3. You want to put too much stuff in.
A chef whose cookbook I worked on called it the “kitchen-sink” syndrome: a beginner makes a marinara sauce by using every vegetable in the refrigerator, and every spice on the rack. They use seventeen ingredients when there really should just be tomatoes, garlic, and like four other things. You want to be able to taste the parmesan shavings.
Writers think, How am I supposed to fill up a whole book’s worth of pages unless I include everything I can think of? Unity, the sense that your book is only about one thing—that the reader can trust you know how to drive this thing—cannot be achieved by trying to make things comprehensive.
4. You let too many people read it before it was ready.
Why is this a structural problem? Because when you involve beta readers (people who read your draft when you know it isn’t done), you are far more open to feedback than you will be at a later stage. You may lose time and focus by pursuing a direction that someone else recommended rather than discovering the path which you really want to travel.
5. Your narrator is too much like you.
In fact, basically, it is you. This is not as much a problem in certain non-fiction genres (like a blog), when it is considered great to sound as much like yourself as possible. Sounding like yourself while opening out to universal experience, is called “finding your voice.”

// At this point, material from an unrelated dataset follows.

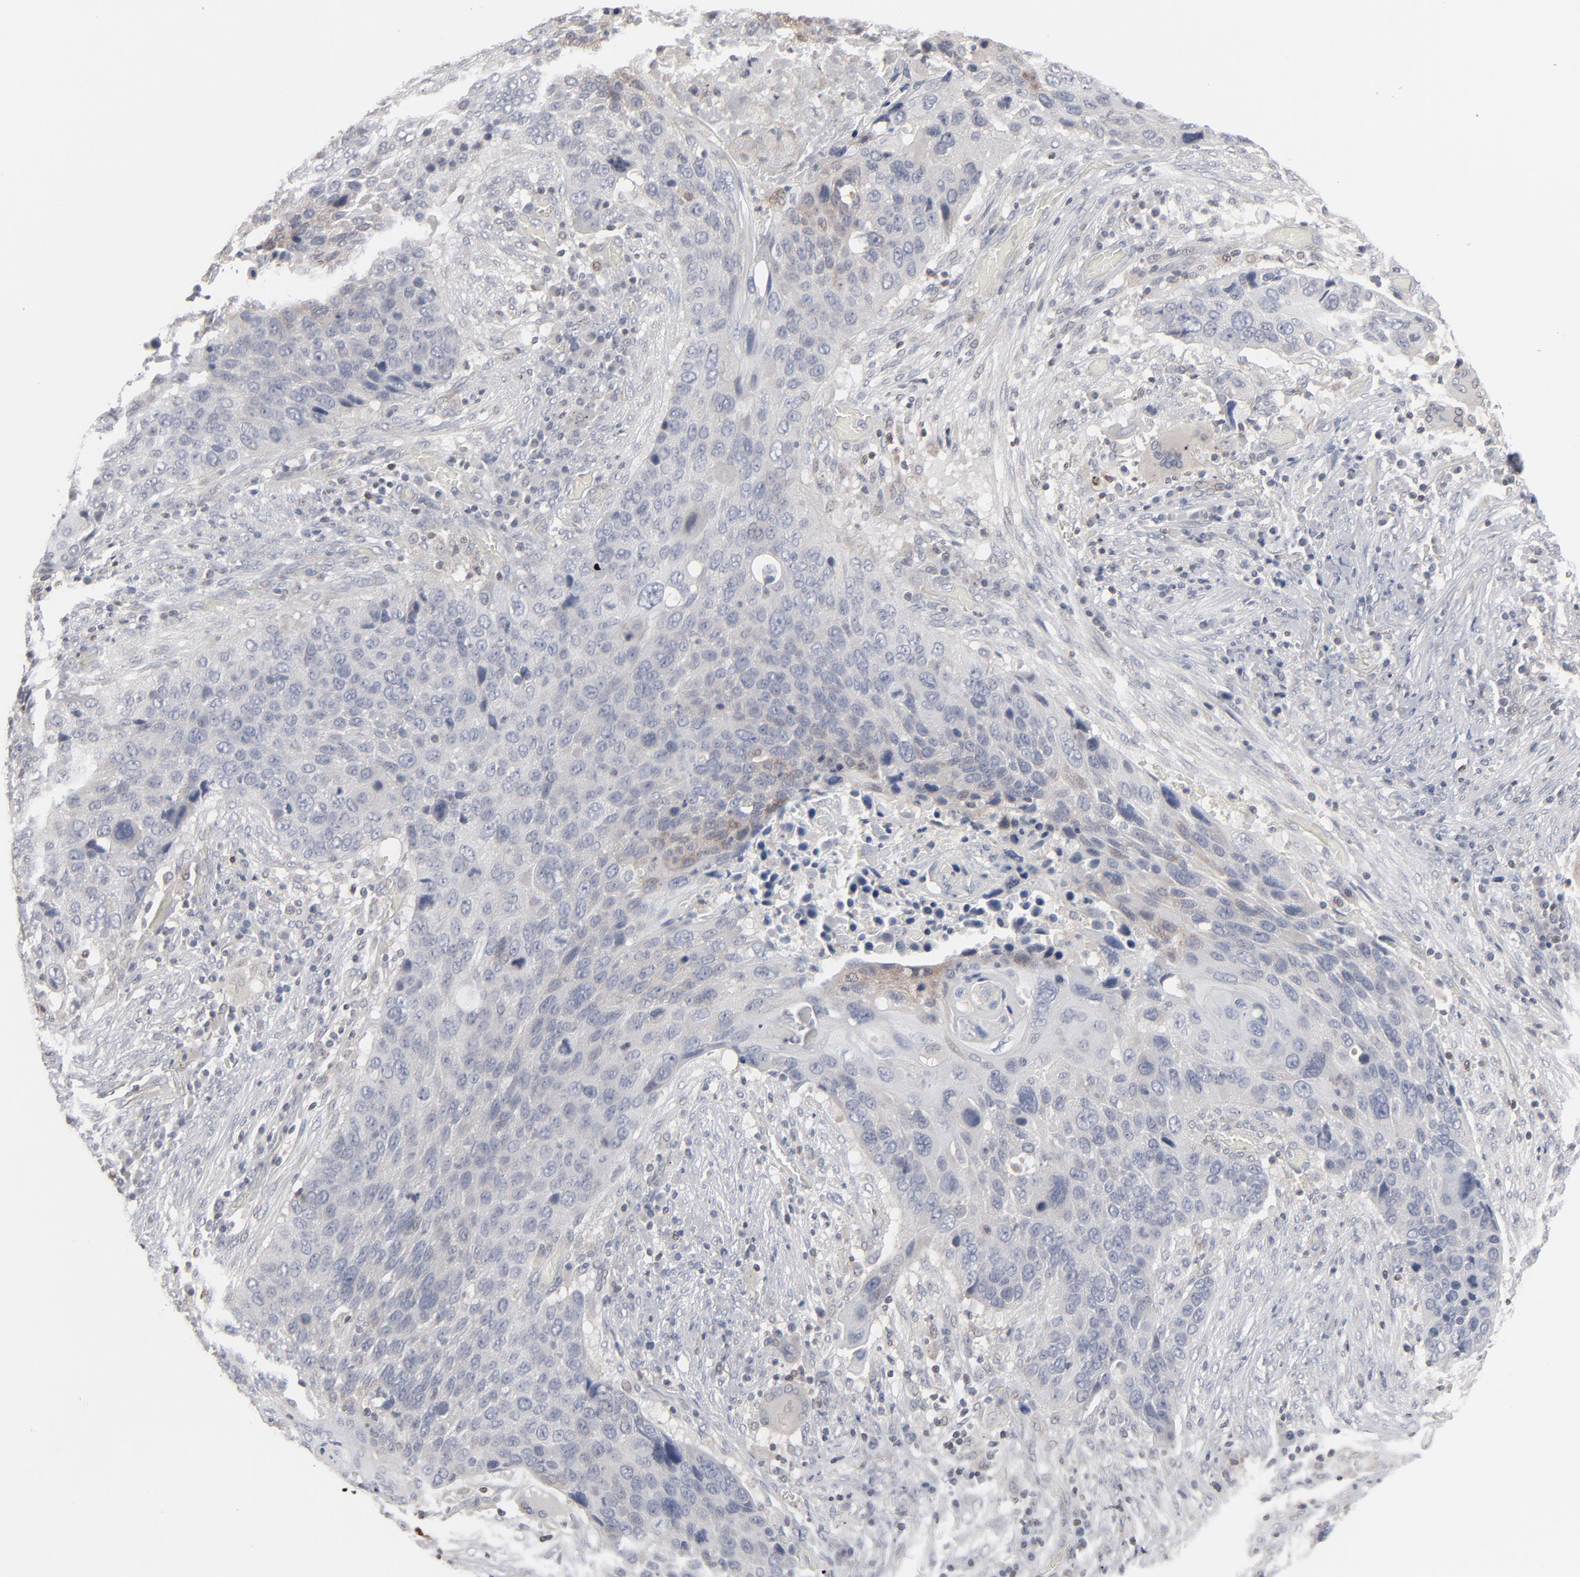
{"staining": {"intensity": "negative", "quantity": "none", "location": "none"}, "tissue": "lung cancer", "cell_type": "Tumor cells", "image_type": "cancer", "snomed": [{"axis": "morphology", "description": "Squamous cell carcinoma, NOS"}, {"axis": "topography", "description": "Lung"}], "caption": "An image of human lung cancer (squamous cell carcinoma) is negative for staining in tumor cells.", "gene": "STAT4", "patient": {"sex": "male", "age": 68}}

In fiction, however, you need maximum flexibility to explore emotions and imagine events that will embody those emotions. If your narrator is bound by only who you think you are, as opposed to who you might become, your writing can go stale.
5. Who is your idol?
My idol is my cat. He recently got in a fight with a fishercat — vicious animals that live in the Northeast that are like wolverines, and he had to have an eye removed.
While the procedure was going on, he was licking the doctor’s hand, giving him love because he knew the man was trying to help him.
Me? I come from a family where when we have a fever of 99 degrees we’re “in bed with a little something.” So I want to be more like my cat.
P.S. He has been getting along tremendously well without an eye and his hunting skills have not diminished in the least. Except every now and then he bangs into a chair and then makes off across the room like nothing happened.